── The data
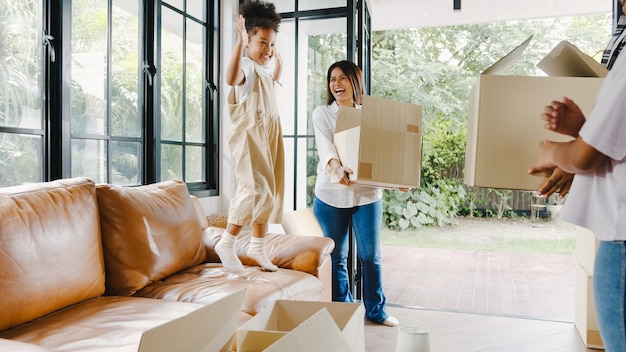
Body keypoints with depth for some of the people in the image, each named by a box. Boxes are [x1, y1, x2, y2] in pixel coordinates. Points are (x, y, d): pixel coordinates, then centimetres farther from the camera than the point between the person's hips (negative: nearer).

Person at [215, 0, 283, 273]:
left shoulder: (264, 69, 17)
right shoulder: (246, 66, -10)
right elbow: (231, 79, -37)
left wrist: (277, 69, 30)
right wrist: (240, 43, -41)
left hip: (269, 136, 9)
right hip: (249, 135, -9)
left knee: (268, 191, 10)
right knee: (255, 188, -19)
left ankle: (257, 246, 20)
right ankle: (226, 244, -7)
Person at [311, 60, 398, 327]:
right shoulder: (322, 114, 1)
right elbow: (325, 146, -17)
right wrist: (336, 166, -39)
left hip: (367, 194, 1)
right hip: (331, 195, -1)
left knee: (371, 256, 8)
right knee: (336, 257, 9)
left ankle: (376, 309, 26)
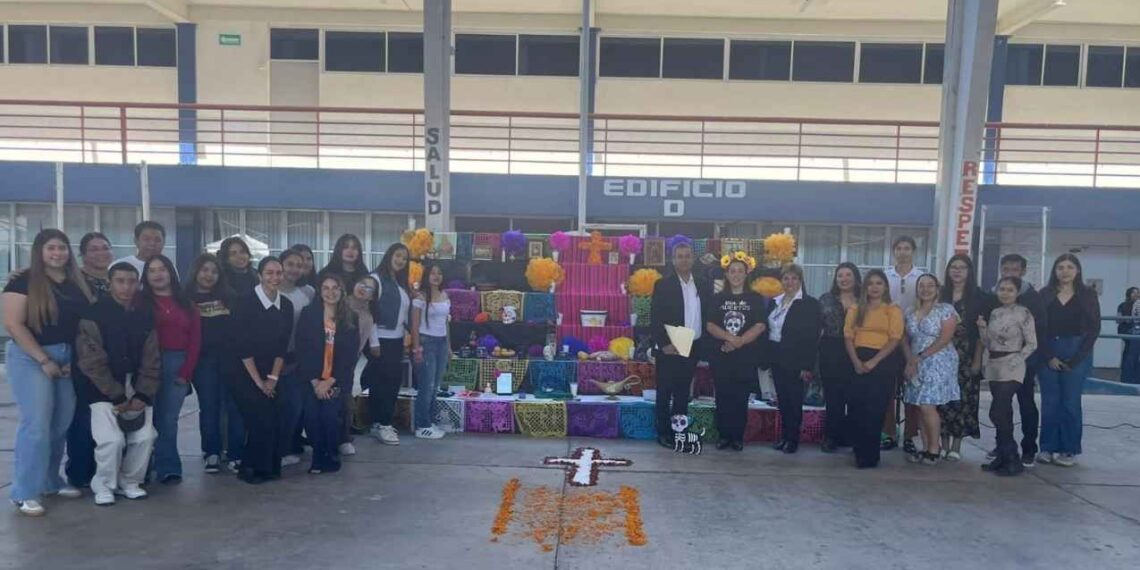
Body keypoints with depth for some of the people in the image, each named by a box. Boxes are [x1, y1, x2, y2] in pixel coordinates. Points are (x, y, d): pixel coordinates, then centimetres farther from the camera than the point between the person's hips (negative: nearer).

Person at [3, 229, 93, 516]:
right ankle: (25, 493, 2)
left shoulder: (78, 283, 9)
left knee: (62, 423, 10)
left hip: (69, 359, 5)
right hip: (31, 357, -5)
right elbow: (13, 324, -13)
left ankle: (51, 481, 25)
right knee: (36, 423, -8)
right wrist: (44, 360, -15)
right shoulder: (23, 281, -7)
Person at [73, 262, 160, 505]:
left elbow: (152, 360, 4)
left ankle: (129, 482, 17)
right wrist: (118, 396, -14)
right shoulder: (94, 315, -8)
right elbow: (92, 362, -13)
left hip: (137, 389, 4)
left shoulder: (145, 316, 6)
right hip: (104, 390, -4)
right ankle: (103, 485, 9)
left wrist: (143, 395, -8)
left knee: (145, 437, -8)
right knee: (112, 440, -17)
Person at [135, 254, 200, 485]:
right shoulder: (140, 301, 4)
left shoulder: (186, 303, 12)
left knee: (168, 419, 2)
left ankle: (167, 469, 3)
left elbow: (195, 339, 8)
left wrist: (186, 371, -1)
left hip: (179, 367, 2)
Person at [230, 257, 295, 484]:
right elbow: (243, 346, -14)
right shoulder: (245, 303, -12)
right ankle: (250, 469, 10)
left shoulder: (286, 305, 2)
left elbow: (283, 345, 2)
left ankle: (269, 467, 19)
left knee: (273, 422, 0)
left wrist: (273, 377, -5)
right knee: (262, 421, -10)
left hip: (272, 376, 4)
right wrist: (258, 380, -13)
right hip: (245, 375, -4)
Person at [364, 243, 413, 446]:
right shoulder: (377, 278, -9)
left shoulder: (401, 283, 14)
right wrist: (372, 341, -19)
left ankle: (383, 423, 20)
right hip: (381, 339, -7)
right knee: (381, 382, -2)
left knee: (394, 381, 10)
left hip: (397, 339, 7)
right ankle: (380, 424, 6)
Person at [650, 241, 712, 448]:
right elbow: (656, 318, -8)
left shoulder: (703, 285, 8)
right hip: (669, 349, -4)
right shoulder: (663, 285, -4)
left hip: (692, 349, 4)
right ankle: (663, 433, 12)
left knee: (683, 393, 11)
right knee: (665, 393, 4)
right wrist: (664, 344, -15)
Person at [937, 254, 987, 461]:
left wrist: (977, 359, -8)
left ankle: (956, 446, 7)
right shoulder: (940, 294, 9)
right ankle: (944, 444, 10)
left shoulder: (979, 297, 3)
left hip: (966, 357, -2)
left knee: (963, 399, -2)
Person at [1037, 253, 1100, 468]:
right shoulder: (1045, 295, 4)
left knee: (1070, 402, 0)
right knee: (1049, 402, 4)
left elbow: (1094, 328, -1)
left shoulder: (1087, 294, 2)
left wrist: (1076, 358, -7)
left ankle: (1069, 450, 9)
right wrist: (1048, 357, -7)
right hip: (1048, 354, 1)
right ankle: (1048, 448, 11)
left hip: (1077, 353, -1)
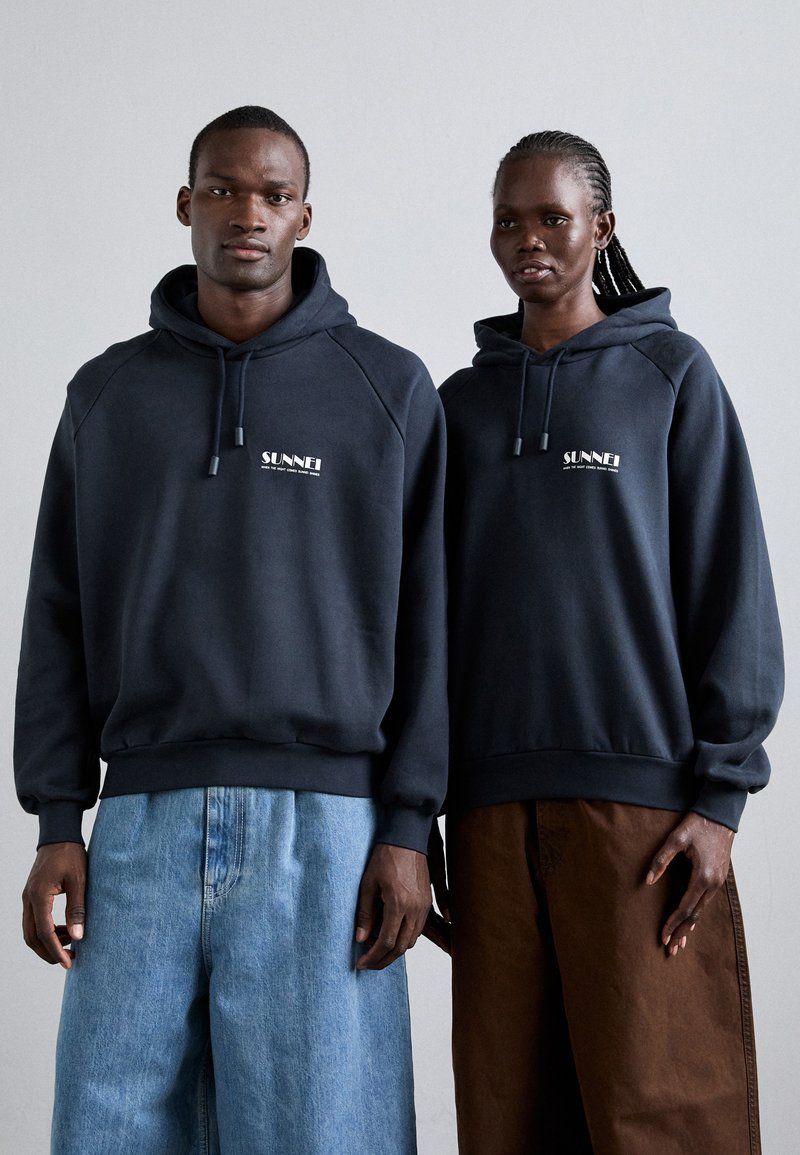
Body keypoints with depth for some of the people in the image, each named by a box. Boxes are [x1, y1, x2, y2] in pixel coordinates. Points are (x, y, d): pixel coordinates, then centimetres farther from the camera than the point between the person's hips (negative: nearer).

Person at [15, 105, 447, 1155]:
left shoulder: (388, 389, 6)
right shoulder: (107, 396, 12)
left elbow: (422, 617, 3)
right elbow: (60, 617, 11)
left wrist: (407, 827, -4)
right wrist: (56, 823, 3)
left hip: (322, 824, -2)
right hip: (143, 822, 2)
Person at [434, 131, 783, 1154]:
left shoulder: (669, 372, 6)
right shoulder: (463, 402, 16)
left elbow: (731, 584, 1)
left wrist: (720, 792, -8)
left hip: (641, 792, -3)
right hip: (493, 801, 3)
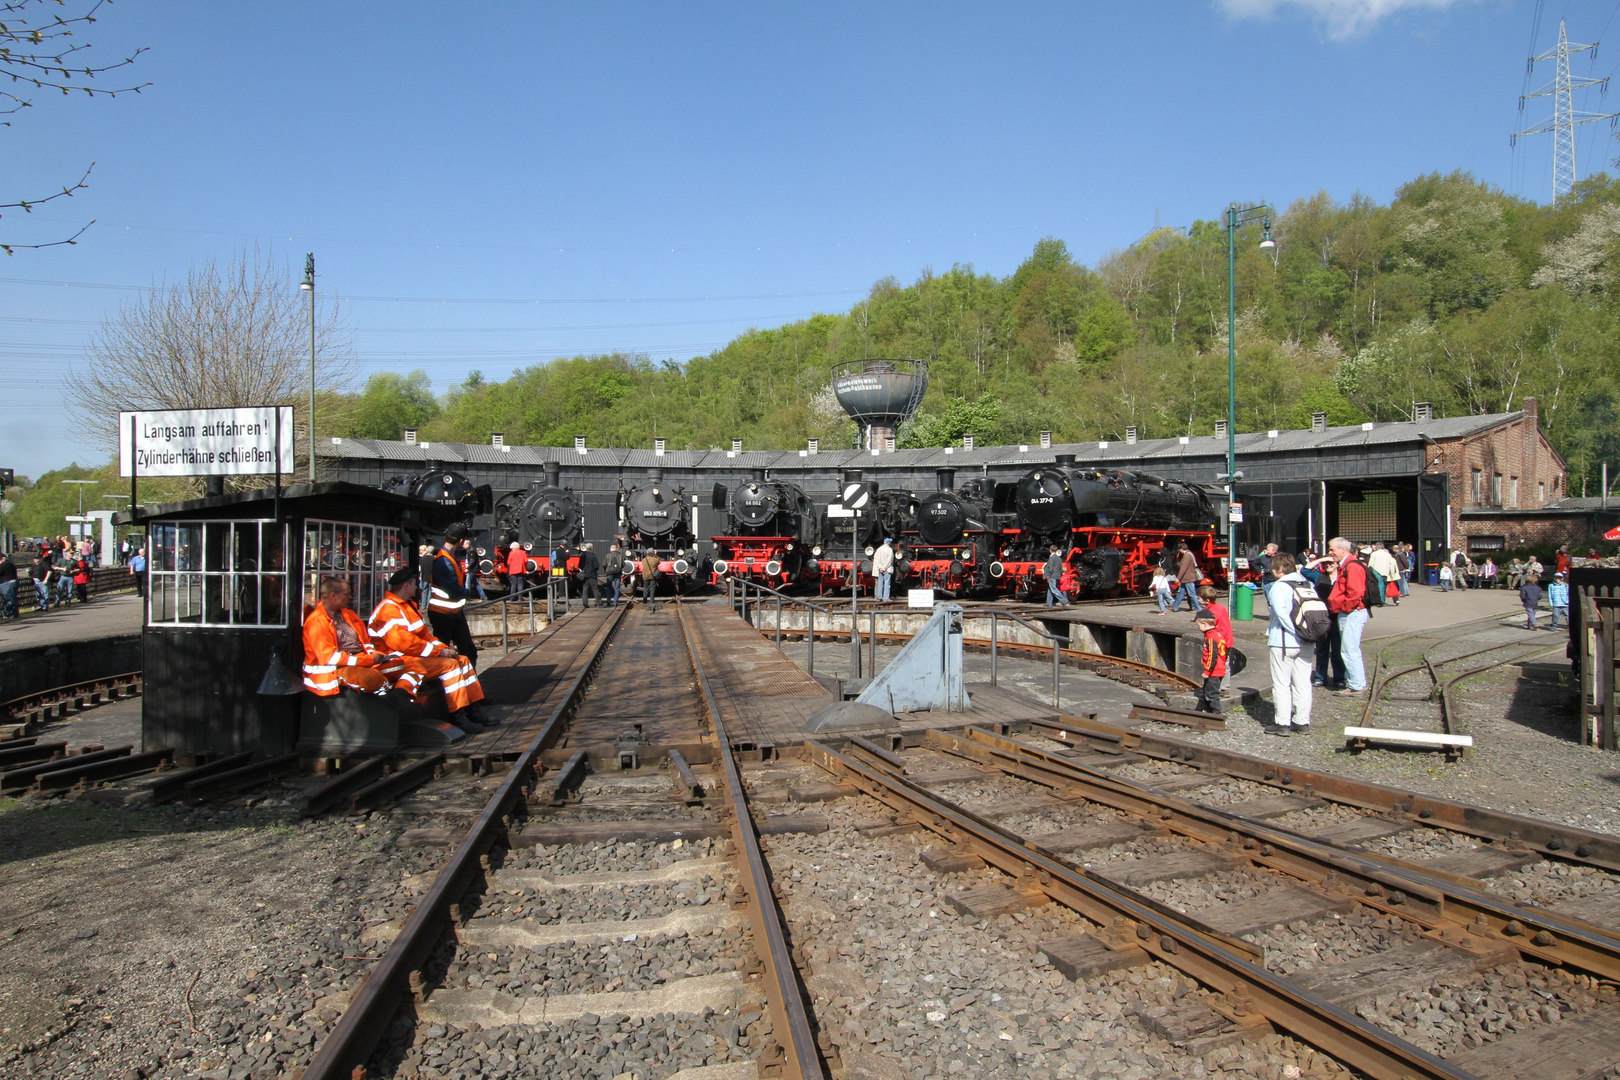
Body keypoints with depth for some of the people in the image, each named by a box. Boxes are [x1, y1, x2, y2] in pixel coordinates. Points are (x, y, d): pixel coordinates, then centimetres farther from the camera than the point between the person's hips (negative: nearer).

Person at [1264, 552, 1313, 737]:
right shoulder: (1308, 585, 9)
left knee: (1281, 684, 1)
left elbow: (1281, 613, -23)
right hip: (1306, 644, 6)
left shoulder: (1278, 587, -11)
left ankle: (1282, 723, 2)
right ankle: (1302, 722, 16)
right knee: (1303, 684, 12)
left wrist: (1295, 631, -19)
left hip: (1283, 643, -6)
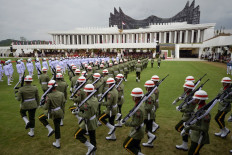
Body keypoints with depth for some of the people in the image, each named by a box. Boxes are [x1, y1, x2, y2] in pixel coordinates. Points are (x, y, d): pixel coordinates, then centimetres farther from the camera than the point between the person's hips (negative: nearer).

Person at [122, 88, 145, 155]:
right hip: (140, 130, 9)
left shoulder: (138, 109, -30)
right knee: (135, 146, 23)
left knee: (126, 145, 4)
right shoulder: (140, 106, 1)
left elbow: (136, 123, -28)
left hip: (137, 132, -9)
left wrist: (127, 123, -15)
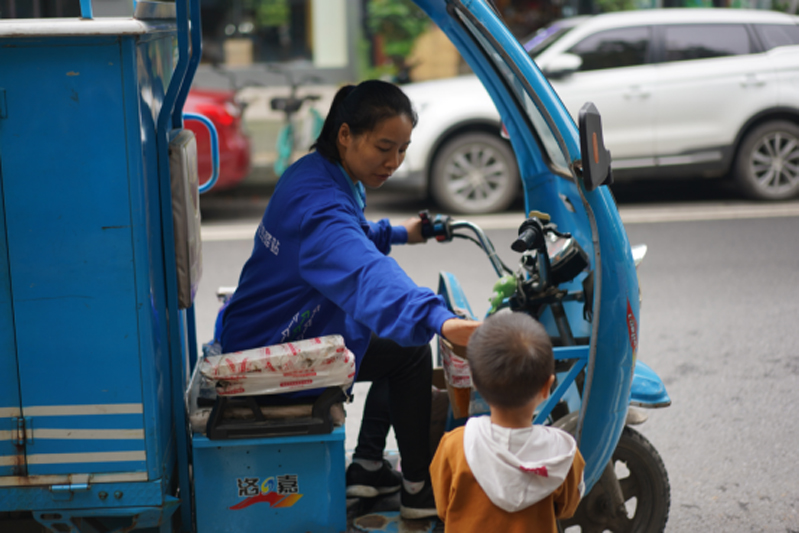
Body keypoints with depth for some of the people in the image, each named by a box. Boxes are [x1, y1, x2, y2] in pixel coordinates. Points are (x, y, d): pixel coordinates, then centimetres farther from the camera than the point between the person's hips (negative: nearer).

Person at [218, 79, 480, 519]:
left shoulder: (318, 172, 1)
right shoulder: (319, 202, -32)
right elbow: (365, 273, -53)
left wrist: (398, 233, 16)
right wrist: (439, 320, -66)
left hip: (262, 331, 11)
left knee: (401, 334, 19)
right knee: (410, 351, -5)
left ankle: (367, 465, 23)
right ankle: (418, 490, 8)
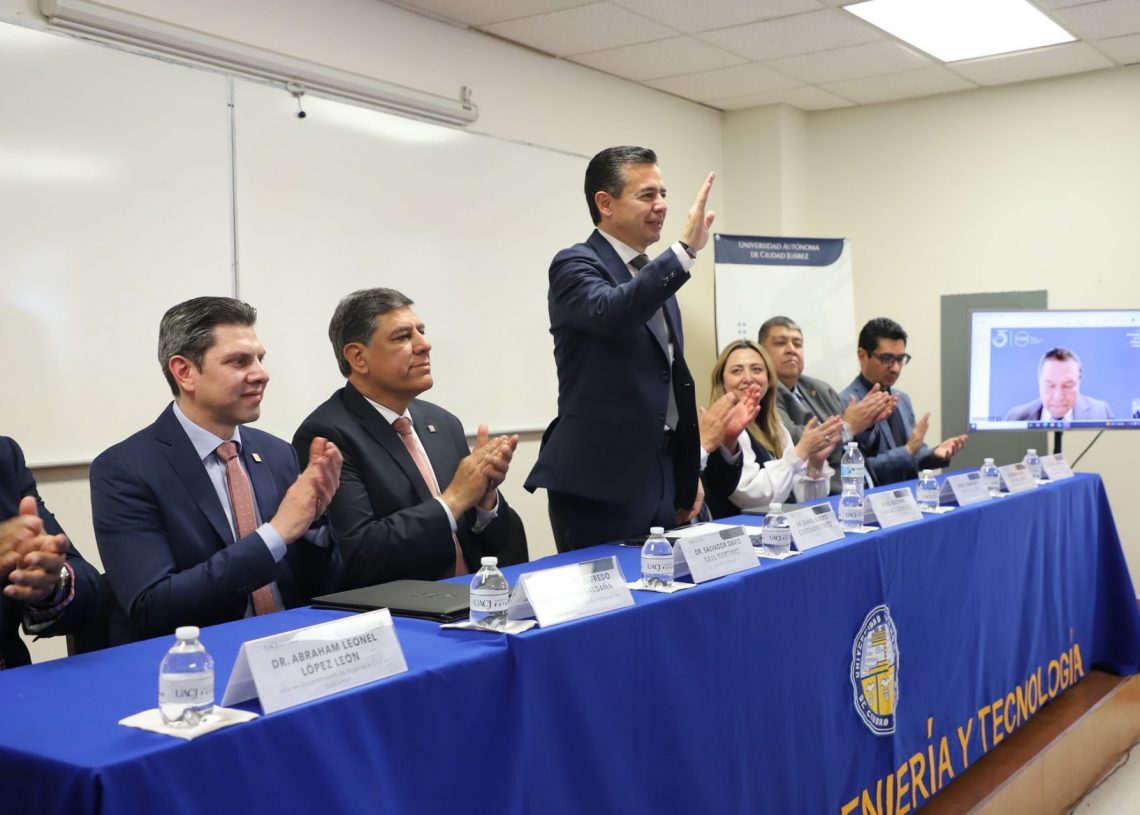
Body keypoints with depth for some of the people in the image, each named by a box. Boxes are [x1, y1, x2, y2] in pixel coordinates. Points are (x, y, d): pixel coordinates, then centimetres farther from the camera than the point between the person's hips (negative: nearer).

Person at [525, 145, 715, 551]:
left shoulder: (656, 275, 17)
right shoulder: (575, 265, -7)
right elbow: (611, 312, -31)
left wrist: (689, 473, 18)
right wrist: (685, 249, -34)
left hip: (661, 482, 8)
────
▶ [Work instruction]: A word-for-word restatement of all the lines above is needed, with the pictures omitted.

▶ [Task answer]:
Body keypoints with depth for some of the people in the image, each named by a box. Boxes are [x1, y1, x2, y2] in pixel coordinates. Points are (x, y, d): pixel coordinates, then centimetres farther from the camera than the point between the person's hips (negative: nearer).

Person at [215, 0, 283, 273]:
left shoulder: (264, 69, 17)
right shoulder: (246, 66, -10)
right elbow: (231, 79, -37)
left wrist: (277, 69, 30)
right wrist: (240, 43, -41)
left hip: (269, 136, 9)
right hip: (249, 135, -9)
left knee: (268, 191, 10)
right knee: (255, 188, -19)
left ankle: (257, 246, 20)
right ankle: (226, 244, -7)
Person at [311, 60, 398, 327]:
right shoulder: (322, 114, 1)
right elbow: (325, 146, -17)
right wrist: (336, 166, -39)
left hip: (367, 194, 1)
right hip: (331, 195, -1)
left knee: (371, 256, 8)
right knee: (336, 257, 9)
left ankle: (376, 309, 26)
Body keypoints with depth for some of the people in the image, each named by a box. Boxes are [x1, y1, x2, y2] in pixel coordinates. Points are (x, y, d): pixel coordinates, then centimetres farther from the camera than the point between the person's hips (negative: nearer).

Person at [3, 229, 93, 516]:
right ankle: (25, 493, 2)
left shoulder: (78, 283, 9)
left knee: (62, 423, 10)
left hip: (69, 359, 5)
right hip: (31, 357, -5)
right elbow: (13, 324, -13)
left ankle: (51, 481, 25)
right knee: (36, 423, -8)
right wrist: (44, 360, -15)
right shoulder: (23, 281, -7)
Person at [73, 262, 160, 505]:
left elbow: (152, 360, 4)
left ankle: (129, 482, 17)
right wrist: (118, 396, -14)
right shoulder: (94, 315, -8)
right elbow: (92, 362, -13)
left hip: (137, 389, 4)
left shoulder: (145, 316, 6)
right hip: (104, 390, -4)
right ankle: (103, 485, 9)
left wrist: (143, 395, -8)
left knee: (145, 437, -8)
right knee: (112, 440, -17)
Person at [135, 254, 200, 485]:
right shoulder: (140, 301, 4)
left shoulder: (186, 303, 12)
left knee: (168, 419, 2)
left ankle: (167, 469, 3)
left elbow: (195, 339, 8)
left wrist: (186, 371, -1)
left hip: (179, 367, 2)
Person at [230, 257, 295, 484]:
right elbow: (243, 346, -14)
right shoulder: (245, 303, -12)
right ankle: (250, 469, 10)
left shoulder: (286, 305, 2)
left elbow: (283, 345, 2)
left ankle: (269, 467, 19)
left knee: (273, 422, 0)
left wrist: (273, 377, -5)
right knee: (262, 421, -10)
left hip: (272, 376, 4)
right wrist: (258, 380, -13)
right hip: (245, 375, -4)
Person at [364, 243, 413, 446]:
right shoulder: (377, 278, -9)
left shoulder: (401, 283, 14)
right wrist: (372, 341, -19)
left ankle: (383, 423, 20)
right hip: (381, 339, -7)
right knee: (381, 382, -2)
left knee: (394, 381, 10)
left hip: (397, 339, 7)
right ankle: (380, 424, 6)
Person at [650, 241, 712, 448]:
right elbow: (656, 318, -8)
left shoulder: (703, 285, 8)
right hip: (669, 349, -4)
right shoulder: (663, 285, -4)
left hip: (692, 349, 4)
right ankle: (663, 433, 12)
left knee: (683, 393, 11)
right knee: (665, 393, 4)
right wrist: (664, 344, -15)
Person at [937, 254, 987, 461]:
left wrist: (977, 359, -8)
left ankle: (956, 446, 7)
right shoulder: (940, 294, 9)
right ankle: (944, 444, 10)
left shoulder: (979, 297, 3)
left hip: (966, 357, -2)
left knee: (963, 399, -2)
Person at [1037, 253, 1100, 468]:
right shoulder: (1045, 295, 4)
left knee: (1070, 402, 0)
right knee: (1049, 402, 4)
left elbow: (1094, 328, -1)
left shoulder: (1087, 294, 2)
left wrist: (1076, 358, -7)
left ankle: (1069, 450, 9)
right wrist: (1048, 357, -7)
right hip: (1048, 354, 1)
right ankle: (1048, 448, 11)
left hip: (1077, 353, -1)
Body keypoints with depth for some of the people in the image, each named by a box. Boxes are [x1, y1, x2, y2] in pixel coordinates. Points are (x, y, d): pixel coordinates, then centimetres farther from the camera than the point between the person's hips (negative: nearer).

Person at [15, 105, 447, 1155]:
left shoulder: (388, 389, 6)
right shoulder: (107, 396, 12)
left elbow: (422, 617, 3)
right elbow: (60, 617, 11)
left wrist: (407, 827, -4)
right wrist: (56, 823, 3)
left hip: (322, 824, -2)
right hip: (143, 822, 2)
Person at [434, 131, 783, 1154]:
left shoulder: (669, 372, 6)
right shoulder: (463, 402, 16)
left elbow: (731, 584, 1)
left wrist: (720, 792, -8)
left hip: (641, 792, -3)
right hip: (493, 801, 3)
Body keypoints with depth for some of the people in the image, each named by a box. Boxes are [x1, y1, x2, y2] in pixel coordinates. Points are (x, y, d): pixel coordinates, then centimetres farther from the camera than the point between the person's hips (negative: nearer).

Person at [1264, 552, 1313, 737]:
right shoulder: (1308, 585, 9)
left knee: (1281, 684, 1)
left elbow: (1281, 613, -23)
right hip: (1306, 644, 6)
left shoulder: (1278, 587, -11)
left ankle: (1282, 723, 2)
right ankle: (1302, 722, 16)
right knee: (1303, 684, 12)
left wrist: (1295, 631, -19)
left hip: (1283, 643, -6)
Body keypoints with depth for some of the people in the image, each named by a box. Boxes are [x1, y1, x2, y2] in pixel coordinates. Points are (x, y, d): pixel coordinates, then centimetres farther from the camera than the point between the person's hips (negative: nearer).

Person at [122, 88, 145, 155]:
right hip: (140, 130, 9)
left shoulder: (138, 109, -30)
right knee: (135, 146, 23)
left knee: (126, 145, 4)
right shoulder: (140, 106, 1)
left elbow: (136, 123, -28)
left hip: (137, 132, -9)
left wrist: (127, 123, -15)
Body keypoints with depth for some of the people in the image, each named by a box. Boxes are [x1, y1, x2, y2] in pixel coordinates. Points are (x, y, d): pixel coordinates, then centimetres farther from the camera than the point between the person's hips (negative: nearer).

Person at [218, 79, 480, 519]:
left shoulder: (318, 172, 1)
right shoulder: (319, 202, -32)
right elbow: (365, 273, -53)
left wrist: (398, 233, 16)
right wrist: (439, 320, -66)
left hip: (262, 331, 11)
left knee: (401, 334, 19)
right knee: (410, 351, -5)
left ankle: (367, 465, 23)
right ankle: (418, 490, 8)
Body keypoints with depth for some of the people in the image, each named by a box. Boxes are [x1, y1, x2, y2] in pixel coordinates. Points are (x, y, d): pixel coordinates, then centimetres farther from the camera than the point between the person's hips (negative: nearer).

Person at [525, 145, 715, 551]:
left shoulder: (656, 275, 17)
right shoulder: (575, 265, -7)
right elbow: (611, 312, -31)
left wrist: (689, 473, 18)
right wrist: (685, 249, -34)
left hip: (661, 482, 8)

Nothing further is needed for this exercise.